*Texto del documento:*
______________________________

Sucede que para la vieja Elvia esos hombres, jóvenes casi todos y a quienes la mayoría del lugareño conoce genéricamente como los venezolanos, son como hijos o nietos, que ella, a sus 74 años de edad, identifica por sus nombres y apellidos, y cuyas madres y padres la solicitaban para hablar con esa madrina bondadosa que cuida a sus muchachos en la distancia.

Y así lo hacía. Para ellos preparaba, con hojas y frutos del monte, brebajes de limón y granada para la gripe, manzanilla para el estómago malo, y «pepinos» enteros con té de raíces para la infección en los riñones, «que era de lo más común entre los venezolanos, y también entre los holguineros que trabajaron aquí».

La noble mujer fue alfabetizadora y maestra, y tiene historias para contar durante días enteros sobre esos tiempos en que los balseros y sus palancas eran el único modo de cruzar al otro lado del Toa; y dice haber visto de lejos a Fidel con su uniforme verdeolivo y gafas de cristal grueso sobre una de aquellas embarcaciones de manigua en uno de esos recorridos que solía emprender monte adentro, a la misma semilla del alma cubana.

______________________________

*Bloque de datos:*

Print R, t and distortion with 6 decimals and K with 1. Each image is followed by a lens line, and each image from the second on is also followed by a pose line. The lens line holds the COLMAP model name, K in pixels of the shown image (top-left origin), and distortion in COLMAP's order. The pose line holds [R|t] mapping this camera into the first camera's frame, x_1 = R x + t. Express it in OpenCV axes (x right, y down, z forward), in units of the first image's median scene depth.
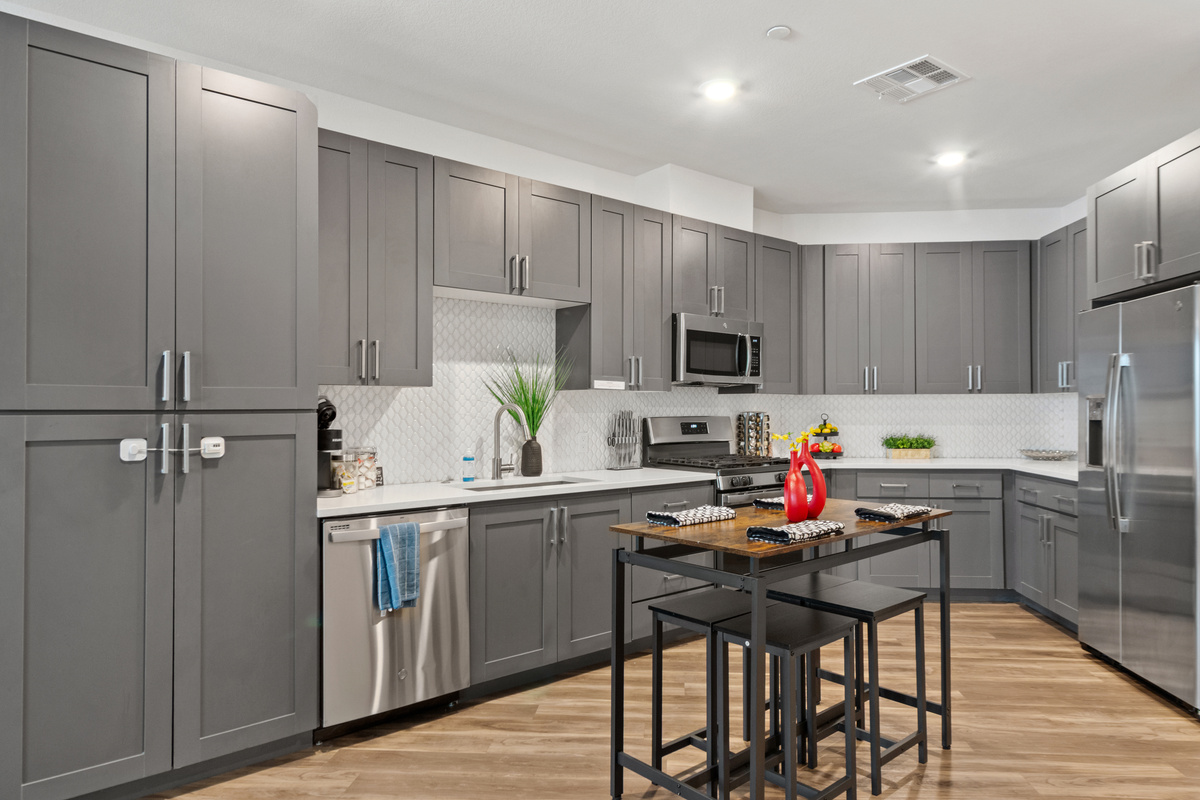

______________________________

*Instrucciones:*
1 - ¿Cuántos años tiene Elvia según el texto sobre ella?
2 - Enumera todos los remedios que Elvia preparaba para los venezolanos según el texto sobre ella, junto con el mal al que se destinaba cada uno.
3 - Prosigue el texto sobre Elvia a partir de su última oración.

*Respuestas:*
1 - Tiene 74 años.

2 -
- Brebajes de limón y granada, para la gripe.
- Manzanilla, para el estómago malo.
- «Pepinos» enteros con té de raíces, para la infección en los riñones.

3 -
Hasta ella nos llevó el comandante de la misión, Veloz Camacaro, tras estas palabras: «Allá arriba, en el estribo más cercano a Moa, hay una casita azul, donde vive una señora llamada Elvia que nos llevaba café, nos invitaba a comer. En general, la gente nos recibió con amor, y nos dio lo que tenía, incluso en esos momentos duros en los que cualquiera diría que no tenía absolutamente nada que ofrecer».

La última es una muestra de los cayuqueros del Toa.

La solidaridad es un puente de dos vías, como ese recién erigido. Cuando se den los últimos adioses —ahora mismo de la Brigada solo queda una docena de hombres esperando por la inminente inauguración del coloso—, a Baracoa le habrá nacido un puente que enlaza sin esfuerzo aparente la Ciudad Primada de Cuba.

Y a los miembros de la Brigada Simón Bolívar, familias por vías del afecto, impresiones de naturaleza y calor humano que nunca olvidarán, incluyendo las muestras de cariño por el Comandante Chávez, cuya imagen encontraron incluso en las paredes de casas, junto a las fotos familiares y los cuadros de paisajes de ensueños.

Se les pegó a los sudamericanos también el gusto por el bacán, el tetí y la masa de cangrejo, comidas típicas de Baracoa y la zona del Toar, —como llamaban al río antaño «aludiendo a la onomatopeya que en voz india significa rana o dios de las aguas», tal cual reseña el investigador Miguel Ángel Castro Machado en su libro Un viaje por la lengua del Toar.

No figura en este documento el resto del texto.